SELECTED PASSAGE:
+++

WD:  My guess is that Cartier-Bresson is talking about expert intuition in that subset of professional fields where there is a lot of waiting and then quick action.  Hitting a baseball is similar.  Martial arts have a whole philosophy and discipline for this.  It shades into strategic intuition if the situation is new enough – perhaps if Cartier-Bresson takes on a new subject, a hitter faces a new pitcher, or a samurai confronts a new enemy.  Napoleon spoke in terms similar to Cartier-Bresson’s about the moment when you make your decisive move in a battle – that is, when the decisive point appears. 

BE: Miss that moment, and you risk failure. One builds up strategic intuition, in a way, to be prepared to take advantage of that decisive moment when it occurs. Do you believe that everyone has the ability to have strategic intuition—to innovate and create that flash of insight that combines elements from the past into something new? How can a company identify individuals who are better at this than others? What steps can be taken to successfully promote the development and application of strategic intuition?

+++

DATA EXTRACT:
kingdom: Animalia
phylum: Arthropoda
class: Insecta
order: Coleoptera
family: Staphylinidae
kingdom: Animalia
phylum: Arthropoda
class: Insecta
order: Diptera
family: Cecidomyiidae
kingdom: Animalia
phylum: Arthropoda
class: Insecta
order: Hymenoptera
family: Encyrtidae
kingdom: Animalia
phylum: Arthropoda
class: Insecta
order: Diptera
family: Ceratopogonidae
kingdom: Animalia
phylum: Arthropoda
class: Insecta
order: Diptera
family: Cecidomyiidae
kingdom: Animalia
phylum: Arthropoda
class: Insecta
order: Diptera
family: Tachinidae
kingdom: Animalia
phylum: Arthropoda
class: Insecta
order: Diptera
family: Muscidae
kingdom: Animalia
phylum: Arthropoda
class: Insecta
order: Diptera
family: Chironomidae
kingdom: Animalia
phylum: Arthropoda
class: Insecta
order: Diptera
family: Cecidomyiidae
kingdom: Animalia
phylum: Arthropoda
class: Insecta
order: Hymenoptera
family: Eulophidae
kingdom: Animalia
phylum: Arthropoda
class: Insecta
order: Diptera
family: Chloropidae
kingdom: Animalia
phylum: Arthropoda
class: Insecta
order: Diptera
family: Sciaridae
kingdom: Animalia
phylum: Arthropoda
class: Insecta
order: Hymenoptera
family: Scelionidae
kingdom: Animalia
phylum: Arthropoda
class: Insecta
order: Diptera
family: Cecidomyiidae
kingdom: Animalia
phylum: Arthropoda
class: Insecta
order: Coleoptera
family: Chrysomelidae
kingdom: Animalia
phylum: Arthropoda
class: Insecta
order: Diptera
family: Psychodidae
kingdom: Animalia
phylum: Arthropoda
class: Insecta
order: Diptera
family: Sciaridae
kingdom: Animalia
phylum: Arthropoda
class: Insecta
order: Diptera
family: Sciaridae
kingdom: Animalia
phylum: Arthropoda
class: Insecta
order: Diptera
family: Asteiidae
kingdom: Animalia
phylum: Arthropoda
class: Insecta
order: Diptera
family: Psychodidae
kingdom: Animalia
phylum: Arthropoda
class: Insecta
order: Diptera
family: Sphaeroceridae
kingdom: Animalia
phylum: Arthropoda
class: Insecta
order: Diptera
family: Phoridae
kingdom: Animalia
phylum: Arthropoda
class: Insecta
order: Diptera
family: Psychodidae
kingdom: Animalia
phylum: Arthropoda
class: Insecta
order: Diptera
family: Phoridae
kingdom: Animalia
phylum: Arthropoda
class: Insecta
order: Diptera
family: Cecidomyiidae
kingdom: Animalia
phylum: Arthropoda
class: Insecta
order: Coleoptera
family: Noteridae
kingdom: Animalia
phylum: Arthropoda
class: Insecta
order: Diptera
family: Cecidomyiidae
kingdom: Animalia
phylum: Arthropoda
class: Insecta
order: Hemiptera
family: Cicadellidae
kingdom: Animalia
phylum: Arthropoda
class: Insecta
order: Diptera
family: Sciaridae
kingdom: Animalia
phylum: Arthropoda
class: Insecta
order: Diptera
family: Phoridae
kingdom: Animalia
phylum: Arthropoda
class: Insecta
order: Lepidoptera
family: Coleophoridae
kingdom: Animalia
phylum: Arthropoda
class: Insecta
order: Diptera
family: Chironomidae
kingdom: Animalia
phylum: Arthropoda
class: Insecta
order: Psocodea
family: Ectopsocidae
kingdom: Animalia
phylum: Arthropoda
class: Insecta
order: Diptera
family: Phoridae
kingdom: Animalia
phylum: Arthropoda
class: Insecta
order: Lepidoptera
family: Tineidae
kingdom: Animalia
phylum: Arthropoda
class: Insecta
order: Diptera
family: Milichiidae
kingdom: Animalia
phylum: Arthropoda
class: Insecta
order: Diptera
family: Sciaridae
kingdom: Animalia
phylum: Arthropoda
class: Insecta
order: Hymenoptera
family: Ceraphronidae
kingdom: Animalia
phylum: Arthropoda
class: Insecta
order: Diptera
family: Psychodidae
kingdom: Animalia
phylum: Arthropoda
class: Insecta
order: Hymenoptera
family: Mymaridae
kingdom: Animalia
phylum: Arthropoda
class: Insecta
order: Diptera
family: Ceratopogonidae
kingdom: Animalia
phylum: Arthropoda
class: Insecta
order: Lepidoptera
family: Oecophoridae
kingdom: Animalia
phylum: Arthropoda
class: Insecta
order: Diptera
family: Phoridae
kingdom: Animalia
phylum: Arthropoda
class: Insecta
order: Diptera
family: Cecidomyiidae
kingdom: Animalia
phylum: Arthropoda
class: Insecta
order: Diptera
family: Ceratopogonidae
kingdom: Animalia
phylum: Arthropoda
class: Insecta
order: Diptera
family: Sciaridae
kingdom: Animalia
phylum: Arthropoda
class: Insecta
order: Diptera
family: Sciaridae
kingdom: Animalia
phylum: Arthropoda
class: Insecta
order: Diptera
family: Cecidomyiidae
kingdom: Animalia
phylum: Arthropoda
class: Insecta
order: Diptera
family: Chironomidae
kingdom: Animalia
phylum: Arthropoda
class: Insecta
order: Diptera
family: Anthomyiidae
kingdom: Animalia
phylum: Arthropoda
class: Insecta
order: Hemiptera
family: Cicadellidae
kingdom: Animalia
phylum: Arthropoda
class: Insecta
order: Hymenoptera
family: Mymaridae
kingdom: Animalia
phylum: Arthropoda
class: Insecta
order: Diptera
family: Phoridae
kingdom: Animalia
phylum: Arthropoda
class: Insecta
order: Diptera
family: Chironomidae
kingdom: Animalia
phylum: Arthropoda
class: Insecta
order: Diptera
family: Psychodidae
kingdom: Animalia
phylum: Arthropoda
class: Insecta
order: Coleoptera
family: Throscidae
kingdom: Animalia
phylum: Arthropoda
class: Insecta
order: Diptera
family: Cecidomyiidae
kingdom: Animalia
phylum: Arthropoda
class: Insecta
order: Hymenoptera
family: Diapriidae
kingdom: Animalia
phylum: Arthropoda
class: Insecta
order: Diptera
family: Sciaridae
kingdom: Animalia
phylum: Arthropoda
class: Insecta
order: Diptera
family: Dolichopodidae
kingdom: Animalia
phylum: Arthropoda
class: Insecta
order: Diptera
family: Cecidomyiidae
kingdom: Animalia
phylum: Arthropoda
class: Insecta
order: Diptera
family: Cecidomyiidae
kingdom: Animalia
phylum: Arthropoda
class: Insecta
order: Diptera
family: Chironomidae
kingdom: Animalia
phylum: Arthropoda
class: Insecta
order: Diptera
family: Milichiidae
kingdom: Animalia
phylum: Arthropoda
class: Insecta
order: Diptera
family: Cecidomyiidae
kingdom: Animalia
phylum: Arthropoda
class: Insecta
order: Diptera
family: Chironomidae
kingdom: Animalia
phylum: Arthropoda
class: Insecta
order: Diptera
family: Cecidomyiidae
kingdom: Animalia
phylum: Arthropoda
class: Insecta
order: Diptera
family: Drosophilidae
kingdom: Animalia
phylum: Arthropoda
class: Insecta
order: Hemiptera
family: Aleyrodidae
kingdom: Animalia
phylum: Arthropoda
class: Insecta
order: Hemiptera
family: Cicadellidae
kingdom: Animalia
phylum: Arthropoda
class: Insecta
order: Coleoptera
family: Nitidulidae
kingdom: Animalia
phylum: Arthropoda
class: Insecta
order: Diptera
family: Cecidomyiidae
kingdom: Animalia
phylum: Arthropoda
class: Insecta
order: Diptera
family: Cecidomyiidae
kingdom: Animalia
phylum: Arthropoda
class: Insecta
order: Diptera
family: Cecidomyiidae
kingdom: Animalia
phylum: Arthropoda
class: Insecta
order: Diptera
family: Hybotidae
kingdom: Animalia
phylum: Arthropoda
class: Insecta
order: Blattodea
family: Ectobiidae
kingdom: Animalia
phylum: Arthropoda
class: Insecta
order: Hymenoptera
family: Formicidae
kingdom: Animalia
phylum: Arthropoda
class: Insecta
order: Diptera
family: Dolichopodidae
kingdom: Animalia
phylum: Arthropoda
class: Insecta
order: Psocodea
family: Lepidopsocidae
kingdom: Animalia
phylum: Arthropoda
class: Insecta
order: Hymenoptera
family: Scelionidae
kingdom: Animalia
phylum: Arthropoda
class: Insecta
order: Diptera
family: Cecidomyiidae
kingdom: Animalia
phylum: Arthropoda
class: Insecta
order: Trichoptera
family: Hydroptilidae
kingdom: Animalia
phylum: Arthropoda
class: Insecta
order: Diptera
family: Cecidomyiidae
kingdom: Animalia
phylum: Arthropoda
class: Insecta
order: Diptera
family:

+++

EXERCISE INSTRUCTIONS: Copy the interview excerpt from "BE: Miss that" down to "of strategic intuition?", substituting "critical moment" for "decisive moment". The records aren't needed for this work.

THE COMPLETED TASK:
BE: Miss that moment, and you risk failure. One builds up strategic intuition, in a way, to be prepared to take advantage of that critical moment when it occurs. Do you believe that everyone has the ability to have strategic intuition—to innovate and create that flash of insight that combines elements from the past into something new? How can a company identify individuals who are better at this than others? What steps can be taken to successfully promote the development and application of strategic intuition?